The project will be labeled as being in a beta phase when deletion
functionality is implemented.

Usage

It is recommended to activate a virtual environment before installing.

To install:

make install

To make use of the BPlusSet class:

>>> from five_one_one_bplus import BPlusSet
>>> s = BPlusSet([511, "mel ott"], b=16)
>>> 511 in s
True
>>> "mel ott" in s
True
>>> "foo" in s
False
>>> s.add("foo")
>>> "foo" in s
True

To run the tests:

make test

Performance

BPlusSet creation from a list has similar performance to the builtin set:

>>> from tests.utils import get_randostrs
>>> from five_one_one_bplus import BPlusSet
>>> import timeit
>>> timeit.timeit("set(get_randostrs(num=4096))", setup="from __main__ import get_randostrs", number=128)
10.611642378993565
>>> timeit.timeit("BPlusSet(get_randostrs(num=4096))", setup="from __main__ import BPlusSet, get_randostrs", number=128)
10.733390275010606

The BPlusSet's in keyword has worse performance than the builtin set,
especially for items that are in the BPlusSet. This is probably because if the hash of the item is found in the BPlusSet, a RichCompare operation is performed to verify that it is not the result of a hash collision. It is hoped that this will be improved upon in a future iteration.

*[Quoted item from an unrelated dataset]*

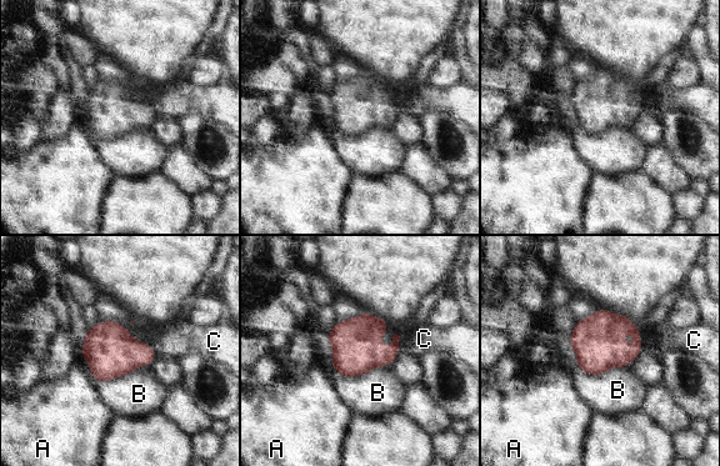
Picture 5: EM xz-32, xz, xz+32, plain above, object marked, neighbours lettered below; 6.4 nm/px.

>>> from tests.utils import get_randostrs
>>> from five_one_one_bplus import BPlusSet
>>> import timeit
>>> randostrs = get_randostrs(num=4096)
>>> test_set = BPlusSet(randostrs)
>>> control_set = set(randostrs)
>>> # test for strings that are in the set.
>>> timeit.timeit("[x in control_set for x in randostrs]", setup="from __main__ import randostrs, control_set", number=128)
0.023006275005172938
>>> timeit.timeit("[x in test_set for x in randostrs]", setup="from __main__ import randostrs, test_set", number=128)
0.08527157898060977
>>> # test for strings that are not in the set.
>>> randostrs2 = get_randostrs(num=4096)
>>> timeit.timeit("[x in control_set for x in randostrs2]", setup="from __main__ import randostrs2, control_set", number=128)
0.05459781602257863
>>> timeit.timeit("[x in test_set for x in randostrs2]", setup="from __main__ import randostrs2, test_set", number=128)
0.06610740601900034

TODOs

  • implement item deletion
  • add support for key/value pairs (for map type)